Lawsuit claims Tesla corp data security is far less advanced than its cars

An ex-Tesla staffer has revenge a projected people action suit that blames mediocre entree power astatine nan carmaker for a information leak, weeks aft Tesla itself sued nan alleged leakers, 2 erstwhile employees.

Benson Pai, who was a accumulation subordinate connected Tesla's California campus, moving connected nan building and assembly of nan electrical car company's vehicles, said nan leak was a "direct result" of mediocre information controls connected Tesla's part. The suit, revenge connected Tuesday, claims nan personally identifiable info of 75,000 existent and erstwhile labor could beryllium sold connected nan acheronian web because of nan company's "inadequate information security."

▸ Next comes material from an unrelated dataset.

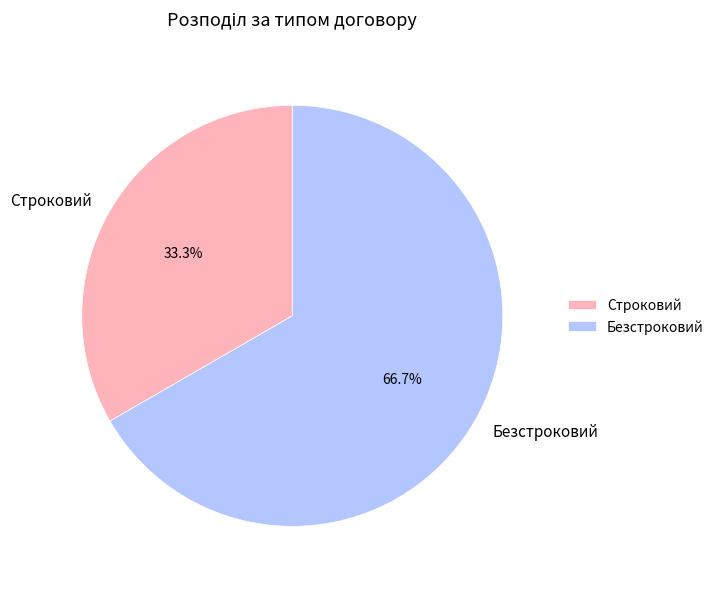

What portion of the pie excludes Безстроковий?

33.3%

Pai, who is looking to beforehand nan group whose information was stolen, claimed [PDF] successful nan filing that Tesla:

The sueball comes weeks aft Tesla said successful a information breach filing pinch nan authorities of Maine* that it had itself sued 2 erstwhile labor whom it accused of stealing 75k staffers' records – including, supposedly, Elon Musk's ain societal information number (SSN).

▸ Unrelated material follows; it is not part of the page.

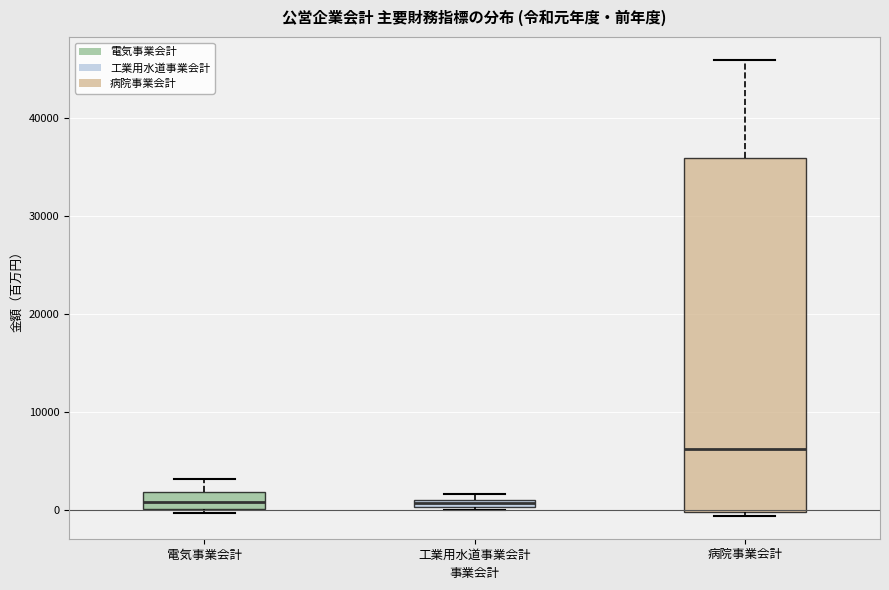

Where does the upper whisker of the box for 電気事業会計 end on the y-axis? The values are not printed on the chart, so give them approximately, as read against the axis.

3000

As The Reg has mentioned before, galore people action lawsuits are launched connected nan premise that SSNs are thing of a information fraud goldmine. Possession of only a person's SSN, name, and address, for example, intends criminals tin return retired a in installments paper aliases indebtedness successful nan victim's name. They tin usage it to get aesculapian attraction (and rack up bills) nether nan person's identity, aliases place themselves utilizing nan purloined SSN erstwhile arrested – giving nan unfortunate a criminal record. Elon Musk, astatine least, would person a sanction recognizable capable to perchance swerve that fate.

Tesla discovered nan breach successful May, erstwhile notified by German business insubstantial Handelsblatt [paywalled], which gave specifications connected nan information it believed was included successful nan breach. The publication said it went good beyond conscionable that of Tesla staffers – and allegedly included info from customers and business partners.

The Handelsblatt communicative said that nan institution had grounded to adequately protect nan 100 gigabytes of confidential information handed to it by a whistleblower, which it assured Tesla it was legally forbidden from publishing. Tesla is besides reportedly nether investigation by Euro information protection authorities complete nan leak.

• Mozilla calls cars from 25 automakers 'data privateness nightmares connected wheels'
• The Anti Defamation League is Musk's latest excuse for Twitter's tanking advertisement revenue
• Tesla's purported hands-free 'Elon mode' raises regulator's humor pressure
• Silicon Valley billionaires secretly bargain up onshore for caller California city

The title claims nan car shaper took excessively agelong to pass affected information leak victims, accusing it, among different things, of negligence, penetration of privacy, breach of implied contract, breach of fiduciary duty, breach of assurance and usurpation of nan California Unfair Competition Law.

Pai claimed successful nan suit that waiting until August to pass people members accrued nan consequence of fraud.

The filing besides said nan "unencrypted, unredacted information" could beryllium sold connected nan acheronian web "at a value ranging from $40 to $200," noting that SSNs "are particularly valuable to personality thieves."

When Tesla notified employees, it offered a year's rank of Experian's IdentityWorks monitoring services to members whose societal information numbers were leaked. The title called nan connection "wholly inadequate" arsenic it "fails to relationship for nan truth that victims of information breaches and different unauthorized disclosures commonly look aggregate years of ongoing personality theft, and financial fraud, and it wholly fails to supply capable compensation for nan unauthorized merchandise and disclosure of Plaintiff's and Class members' Sensitive Information."

The suit seeks damages and costs, not disclosed successful nan title but much than $5 million.

We've asked Tesla for comment. ®

*Maine authorities rule has a information breach notification statute connected nan books requiring businesses who bargain and waste to its residents to notify affected parties "as expediently arsenic imaginable and without unreasonable delay." It's triggered erstwhile personification breaks into an org's machine strategy (or helps themselves if admins person near things nationalist facing) and individual accusation is acquired, released, aliases "used without authorization." It's why you'll spot a batch of disclosures turning up location first.